▶ [Source document]:
<<<<

American handball and basketball player

Jence Ann Rhoads (born 31 December 1988) is an American professional handball player, a member of the United States women's national handball team and former professional basketball player.

==Personal life==
Rhoads mother, Melinda Rhoads, played for the United States national handball team for 10 years and was a member of the 1984 U.S. Women's Olympic Handball Team. Her father, Robert Rhoads, is a former professional basketball player who played college basketball at Wake Forest University.

==Basketball==
===College===
Rhoads played for Vanderbilt from 2007 to 2011. In 2011, she garnered first-team All-SEC honors and second-team all-conference honors by the Associated Press. She was the only player in the school's history to have at least 1100 points, 500 assists and 400 rebounds.

===Vanderbilt statistics===

Source

Ratios
| Year | Team | GP | FG% | 3P% | FT% | RBG | APG | BPG | SPG | PPG |
|---|---|---|---|---|---|---|---|---|---|---|
| 2007–08 | Vanderbilt | 34 | 38.8% | 23.1% | 62.2% | 2.82 | 3.35 | 0.03 | 0.85 | 3.82 |
| 2008–09 | Vanderbilt | 35 | 49.7% | 25.0% | 83.9% | 2.31 | 3.77 | 0.34 | 1.20 | 6.31 |
| 2009–10 | Vanderbilt | 32 | 47.1% | 47.4% | 72.7% | 3.34 | 5.03 | 0.31 | 1.44 | 13.78 |
| 2010–11 | Vanderbilt | 29 | 45.0% | 20.0% | 61.2% | 4.93 | 4.83 | 0.45 | 1.03 | 11.72 |
| Career |  | 130 | 45.8% | 32.6% | 69.7% | 3.28 | 4.21 | 0.28 | 1.13 | 8.71 |

Totals
| Year | Team | GP | FG | FGA | 3P | 3PA | FT | FTA | REB | A | BK | ST | PTS |
|---|---|---|---|---|---|---|---|---|---|---|---|---|---|
| 2007–08 | Vanderbilt | 34 | 52 | 134 | 3 | 13 | 23 | 37 | 96 | 114 | 1 | 29 | 130 |
| 2008–09 | Vanderbilt | 35 | 84 | 169 | 1 | 4 | 52 | 62 | 81 | 132 | 12 | 42 | 221 |
| 2009–10 | Vanderbilt | 32 | 188 | 399 | 9 | 19 | 56 | 77 | 107 | 161 | 10 | 46 | 441 |
| 2010–11 | Vanderbilt | 29 | 139 | 309 | 2 | 10 | 60 | 98 | 143 | 140 | 13 | 30 | 340 |
| Career |  | 130 | 463 | 1011 | 15 | 46 | 191 | 274 | 427 | 547 | 36 | 147 | 1132 |

===Club career===
Rhoads signed with Úrvalsdeild kvenna club Haukar in August 2011. On October 2, 2011, she helped Haukar win the Icelandic Company Cup by defeating Keflavík, 63–61, in the cup finals. In the game, Rhoads had 34 points and 10 rebounds. In the final 16 of the Icelandic Basketball Cup, she scored 6 unanswered points during the last 20 seconds of Haukar's game against KR, sending the game to overtime. She ended having 23 points in Haukar's 78–73 victory. During the Úrvalsdeild playoffs, she helped Haukar sweep defending champions Keflavík in the semi-finals, 3–0, scoring 31 points in the third and deciding game. In the finals, Haukar lost to Njarðvík 3–1. For the season, she led the league with 7.5 assists per game.

>>>>

▶ [Exercise instructions]:
a) Translate this sentence from the Jence Rhoads article into Spanish: "Rhoads played for Vanderbilt from 2007 to 2011."
b) Write out everything in the Jence Rhoads article from "Jence Ann Rhoads" down to "and 400 rebounds.", switching "Vanderbilt" to "Tennessee".
The entries have nothing to do with the Jence Rhoads article.

▶ [Extracted entries]:
<<<<

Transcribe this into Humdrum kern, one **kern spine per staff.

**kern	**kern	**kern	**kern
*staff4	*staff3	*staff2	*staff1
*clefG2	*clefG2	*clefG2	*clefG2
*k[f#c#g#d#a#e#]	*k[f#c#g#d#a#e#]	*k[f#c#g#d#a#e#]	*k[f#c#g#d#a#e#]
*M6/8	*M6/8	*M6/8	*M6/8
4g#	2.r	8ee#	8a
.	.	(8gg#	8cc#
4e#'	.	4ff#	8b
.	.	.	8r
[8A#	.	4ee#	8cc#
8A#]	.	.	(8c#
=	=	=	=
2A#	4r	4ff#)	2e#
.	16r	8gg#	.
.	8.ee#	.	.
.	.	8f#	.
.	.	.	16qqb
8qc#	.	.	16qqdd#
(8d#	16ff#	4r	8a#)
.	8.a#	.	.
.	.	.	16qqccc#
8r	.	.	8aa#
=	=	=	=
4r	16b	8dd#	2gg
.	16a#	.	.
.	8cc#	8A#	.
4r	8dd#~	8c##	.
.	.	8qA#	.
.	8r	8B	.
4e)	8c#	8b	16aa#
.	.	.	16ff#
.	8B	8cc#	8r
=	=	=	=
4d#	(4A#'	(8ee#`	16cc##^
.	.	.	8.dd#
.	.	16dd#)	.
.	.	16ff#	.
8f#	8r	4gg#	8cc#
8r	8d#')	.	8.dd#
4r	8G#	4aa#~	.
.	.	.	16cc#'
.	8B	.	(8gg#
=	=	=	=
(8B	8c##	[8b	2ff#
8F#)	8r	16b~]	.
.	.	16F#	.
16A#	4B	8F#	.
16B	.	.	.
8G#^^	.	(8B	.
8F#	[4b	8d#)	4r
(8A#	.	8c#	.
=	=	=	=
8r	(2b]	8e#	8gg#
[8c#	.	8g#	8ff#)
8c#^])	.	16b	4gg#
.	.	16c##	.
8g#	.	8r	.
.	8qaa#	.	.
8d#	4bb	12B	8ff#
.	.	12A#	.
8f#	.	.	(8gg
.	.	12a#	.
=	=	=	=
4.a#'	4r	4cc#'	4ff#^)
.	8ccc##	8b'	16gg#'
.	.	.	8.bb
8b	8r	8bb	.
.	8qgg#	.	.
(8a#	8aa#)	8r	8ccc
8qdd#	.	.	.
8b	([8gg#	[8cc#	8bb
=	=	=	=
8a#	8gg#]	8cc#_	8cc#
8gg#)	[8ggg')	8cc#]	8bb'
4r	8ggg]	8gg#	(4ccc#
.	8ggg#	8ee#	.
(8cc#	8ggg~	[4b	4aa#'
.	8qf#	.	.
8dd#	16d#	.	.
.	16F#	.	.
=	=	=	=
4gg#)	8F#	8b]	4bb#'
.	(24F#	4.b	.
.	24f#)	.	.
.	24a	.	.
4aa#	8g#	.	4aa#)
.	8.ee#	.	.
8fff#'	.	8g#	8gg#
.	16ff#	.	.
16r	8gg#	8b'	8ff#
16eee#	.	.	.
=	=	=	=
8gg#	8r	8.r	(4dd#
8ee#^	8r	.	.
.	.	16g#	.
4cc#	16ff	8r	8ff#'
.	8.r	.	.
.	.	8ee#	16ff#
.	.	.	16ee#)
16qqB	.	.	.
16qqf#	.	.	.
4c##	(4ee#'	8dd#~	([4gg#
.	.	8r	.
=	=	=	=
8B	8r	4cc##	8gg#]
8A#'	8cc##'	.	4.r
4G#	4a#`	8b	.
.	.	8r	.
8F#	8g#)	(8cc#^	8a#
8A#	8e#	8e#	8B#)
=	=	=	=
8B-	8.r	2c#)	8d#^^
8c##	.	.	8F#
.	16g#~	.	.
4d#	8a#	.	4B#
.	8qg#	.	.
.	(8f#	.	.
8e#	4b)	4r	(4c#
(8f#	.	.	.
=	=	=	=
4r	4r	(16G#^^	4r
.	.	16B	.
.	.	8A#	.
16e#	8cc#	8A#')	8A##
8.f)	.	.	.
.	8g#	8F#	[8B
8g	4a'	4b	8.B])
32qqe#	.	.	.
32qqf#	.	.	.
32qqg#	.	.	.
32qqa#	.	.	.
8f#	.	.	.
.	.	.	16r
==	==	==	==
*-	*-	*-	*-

>>>>

▶ [List of answers]:
a) Rhoads jugó para Vanderbilt de 2007 a 2011.

b)
Jence Ann Rhoads (born 31 December 1988) is an American professional handball player, a member of the United States women's national handball team and former professional basketball player.

==Personal life==
Rhoads mother, Melinda Rhoads, played for the United States national handball team for 10 years and was a member of the 1984 U.S. Women's Olympic Handball Team. Her father, Robert Rhoads, is a former professional basketball player who played college basketball at Wake Forest University.

==Basketball==
===College===
Rhoads played for Tennessee from 2007 to 2011. In 2011, she garnered first-team All-SEC honors and second-team all-conference honors by the Associated Press. She was the only player in the school's history to have at least 1100 points, 500 assists and 400 rebounds.